There is an argument that Internet based Interactive Democracy is too easy and that the very effort of making a trip to cast your vote discourages those that really don't care about politics and haven't thought about the issues. This may be true to an extent. But it may also discourage many others: those that are busy, those that are disabled or old and infirm. I wonder, if the weather takes a turn for the worse, do fewer people vote?
Certain areas of the country carry a well documented historical bias for one party or another: the Tory/Labour heartlands. Is this evidence of people making the effort to vote without giving fair consideration to all the options? And some people feel it is a moral duty to vote, despite having no strong conviction on the matter... My point is that even if a trip to a voting booth discourages thoughtless voters it may do nothing to encourage thoughtfulness.

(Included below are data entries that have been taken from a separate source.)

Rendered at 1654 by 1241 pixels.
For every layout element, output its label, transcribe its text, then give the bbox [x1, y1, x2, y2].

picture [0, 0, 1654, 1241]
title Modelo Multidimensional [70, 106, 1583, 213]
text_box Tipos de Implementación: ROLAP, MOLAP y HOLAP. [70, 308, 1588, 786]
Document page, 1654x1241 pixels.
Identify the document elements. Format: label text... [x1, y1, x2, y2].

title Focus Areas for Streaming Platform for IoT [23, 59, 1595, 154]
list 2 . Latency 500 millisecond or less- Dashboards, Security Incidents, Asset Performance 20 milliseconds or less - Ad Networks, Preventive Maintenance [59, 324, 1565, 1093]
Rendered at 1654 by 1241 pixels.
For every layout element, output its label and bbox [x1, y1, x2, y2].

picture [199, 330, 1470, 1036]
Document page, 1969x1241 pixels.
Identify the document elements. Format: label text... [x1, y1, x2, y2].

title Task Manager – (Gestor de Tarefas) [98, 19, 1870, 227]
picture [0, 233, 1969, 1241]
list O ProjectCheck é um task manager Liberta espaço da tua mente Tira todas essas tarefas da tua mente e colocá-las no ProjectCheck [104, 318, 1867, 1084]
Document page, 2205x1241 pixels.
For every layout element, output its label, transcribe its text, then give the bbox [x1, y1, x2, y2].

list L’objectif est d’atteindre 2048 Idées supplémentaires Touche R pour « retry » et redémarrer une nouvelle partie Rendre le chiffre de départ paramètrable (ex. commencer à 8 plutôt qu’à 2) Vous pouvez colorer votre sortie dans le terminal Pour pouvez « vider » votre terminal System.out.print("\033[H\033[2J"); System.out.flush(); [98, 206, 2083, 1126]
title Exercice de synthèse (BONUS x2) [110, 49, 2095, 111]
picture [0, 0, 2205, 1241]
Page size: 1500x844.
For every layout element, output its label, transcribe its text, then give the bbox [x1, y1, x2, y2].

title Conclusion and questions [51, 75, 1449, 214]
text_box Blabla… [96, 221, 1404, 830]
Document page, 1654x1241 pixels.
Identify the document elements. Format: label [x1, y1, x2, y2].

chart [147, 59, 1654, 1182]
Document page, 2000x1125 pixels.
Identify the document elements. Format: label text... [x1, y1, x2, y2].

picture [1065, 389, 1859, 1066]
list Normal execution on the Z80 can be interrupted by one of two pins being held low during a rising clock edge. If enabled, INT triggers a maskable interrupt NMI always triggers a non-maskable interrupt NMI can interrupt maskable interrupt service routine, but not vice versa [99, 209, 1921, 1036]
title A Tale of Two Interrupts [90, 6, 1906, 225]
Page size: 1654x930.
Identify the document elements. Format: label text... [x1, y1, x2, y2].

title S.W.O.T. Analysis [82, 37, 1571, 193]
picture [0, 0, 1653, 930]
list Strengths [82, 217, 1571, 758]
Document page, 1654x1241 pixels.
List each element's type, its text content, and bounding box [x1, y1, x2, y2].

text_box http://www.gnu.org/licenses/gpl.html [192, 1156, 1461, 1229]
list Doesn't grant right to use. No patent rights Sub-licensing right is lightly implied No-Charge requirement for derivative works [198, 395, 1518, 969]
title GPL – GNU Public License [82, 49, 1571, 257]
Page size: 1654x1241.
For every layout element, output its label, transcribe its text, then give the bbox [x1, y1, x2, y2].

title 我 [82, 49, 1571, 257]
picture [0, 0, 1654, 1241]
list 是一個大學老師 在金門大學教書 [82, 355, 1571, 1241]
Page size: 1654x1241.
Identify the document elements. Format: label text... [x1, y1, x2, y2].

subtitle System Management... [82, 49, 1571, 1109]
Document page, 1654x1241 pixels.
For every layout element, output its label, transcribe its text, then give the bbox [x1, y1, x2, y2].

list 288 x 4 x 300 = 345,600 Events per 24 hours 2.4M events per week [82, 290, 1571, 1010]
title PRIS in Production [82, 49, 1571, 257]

On the other hand, I suspect that Internet voting on individual topics, with the pros and cons listed in bullet format (created by Parliament) and with fingertip access to the wealth of information and debate on the world wide web may encourage more voters and more deep consideration of the issues.
I'm sure that votes will be cast by those rolling in from the Pub during the early hours of the morning, in no fit state to articulate anything, but they may be changed the next day (votes can be reviewed and changed at any time prior to the cut off time). Besides, those votes cast randomly, and without due consideration, are likely to fall on both sides of the argument, balancing each other out.